[petsc-users] Debugging failed solve (what's an acceptable upper bound to the condition number?)

Mon Nov 23 10:46:18 CST 2015

On 11/20/2015 08:36 PM, Barry Smith wrote:
>    Always make sure that when you reply it goes to everyone on the mailing list; otherwise you're stuck with only stupid old me trying to understand what is going on.
Oops, used to just hitting ctrl-r for the Moose list.
>
>     Can you run with everything else the same but use equal permittivities? Do all the huge condition numbers and no convergence of the nonlinear solve go away?
With equal permittivities, I still see the opposite electric field signs 
with Newton. When I run with Jacobian-free, I still have non-convergence 
issues and a large condition number, so I definitely still have more 
work to do.
>
>
>     Barry
>
>
>> On Nov 20, 2015, at 7:09 PM, Alex Lindsay <adlinds3 at ncsu.edu> wrote:
>>
>> I think I may be honing in on what's causing my problems. I have an interface where I am coupling two different subdomains. Among the physics at the interface is a jump discontinuity in the gradient of the electrical potential (e.g. a jump discontinuity in the electric field), governed by the ratio of the permittivities on either side of the interface. This is implemented in my code like this:
>>
>> Real
>> DGMatDiffusionInt::computeQpResidual(Moose::DGResidualType type)
>> {
>>   if (_D_neighbor[_qp] < std::numeric_limits<double>::epsilon())

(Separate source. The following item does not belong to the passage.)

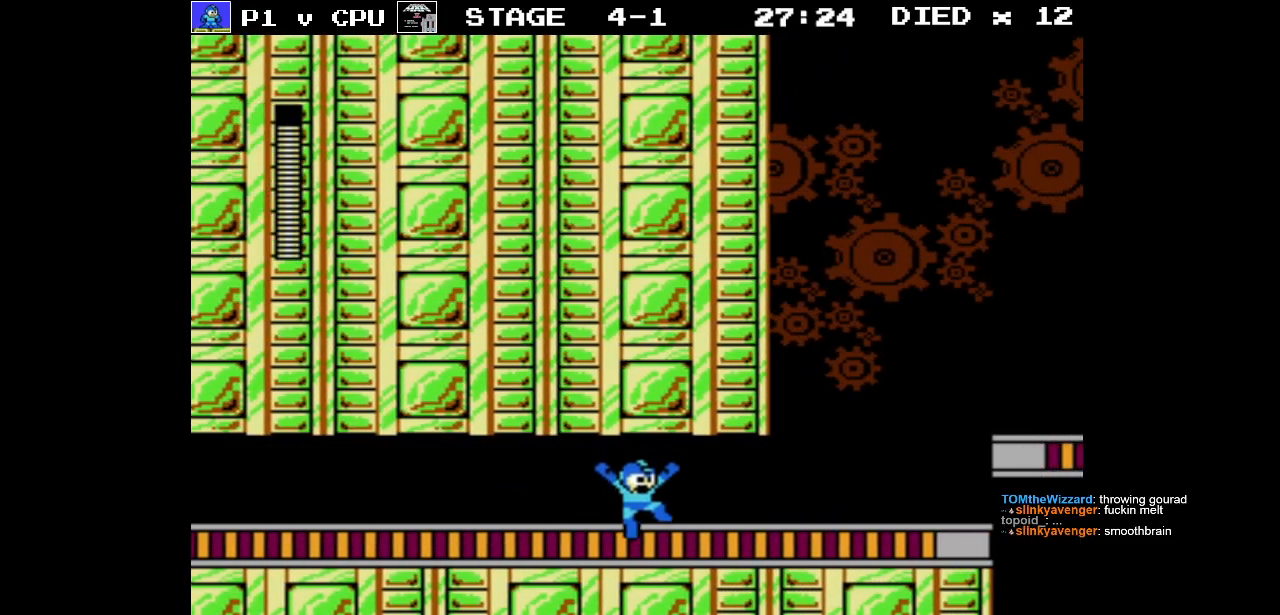
{"buttons": ["DPAD_RIGHT"], "events": [[67, "A", "down"], [200, "A", "up"], [300, "A", "down"], [433, "A", "up"]]}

>>     mooseError("It doesn't appear that DG material properties got passed.");
>>
>>   Real r = 0;
>>
>>   switch (type)
>>   {
>>   case Moose::Element:
>>     r += 0.5 * (-_D[_qp] * _grad_u[_qp] * _normals[_qp] + -_D_neighbor[_qp] * _grad_neighbor_value[_qp] * _normals[_qp]) * _test[_i][_qp];
>>     break;
>>
>>   case Moose::Neighbor:
>>     r += 0.5 * (_D[_qp] * _grad_u[_qp] * _normals[_qp] + _D_neighbor[_qp] * _grad_neighbor_value[_qp] * _normals[_qp]) * _test_neighbor[_i][_qp];
>>     break;
>>   }
>>
>>   return r;
>> }
>>
>> where here _D and _D_neighbor are the permittivities on either side of the interface. Attached are pictures showing the solution using Newton, and the solution using a Jacobin-Free method. Newton's method yields electric fields with opposite signs on either side of the interface, which is physically impossible. The Jacobian-free solution yields electric fields with the same sign, and with the proper ratio (a ratio of 5, equivalent to the ratio of the permittivities). I'm sure if I had the proper numerical analysis background, I might know why Newton's method has a hard time here, but I don't. Could someone explain why?
>>
>> Alex
>>
>> On 11/20/2015 03:24 PM, Barry Smith wrote:
>>>     Do you really only have 851 variables?
>>>
>>>   SVD: condition number 1.457087640207e+12, 0 of 851 singular values are (nearly) zero
>>>
>>> if so you can use -snes_fd  and -ksp_view_pmat  binary:filename to save the small matrix and then load it up into
>>> MATLAB or similar tool to fully analysis its eigenstructure to see the distribution from the tiny values to the large values; Is it just a small number of tiny ones etc.
>>>
>>>    Note that with such a large condition number the factor the linear system "converges" quickly may be meaningless since a small residual doesn't always mean a small error. The error code still be huge
>>>
>>>
>>>    Barry
>>>
>>>
>>>
>>>> On Nov 20, 2015, at 12:40 PM, Alex Lindsay <adlinds3 at ncsu.edu> wrote:
>>>>
>>>> Hello,
>>>>
>>>> I have an application built on top of the Moose framework, and I'm trying to debug a solve that is not converging. My linear solve     converges very nicely. However, my non-linear solve does not, and the problem appears to be in the line search. Reading the PetSc FAQ, I see that the most common cause of poor line searches are bad Jacobians. However, I'm using a finite-differenced Jacobian; if I run -snes_type=test, I get "norm of matrix ratios" < 1e-15. Thus in this case the Jacobian should be accurate. I'm wondering then if my problem might be these (taken from the FAQ page):
>>>>
>>>> 	• The matrix is very ill-conditioned. Check the condition number.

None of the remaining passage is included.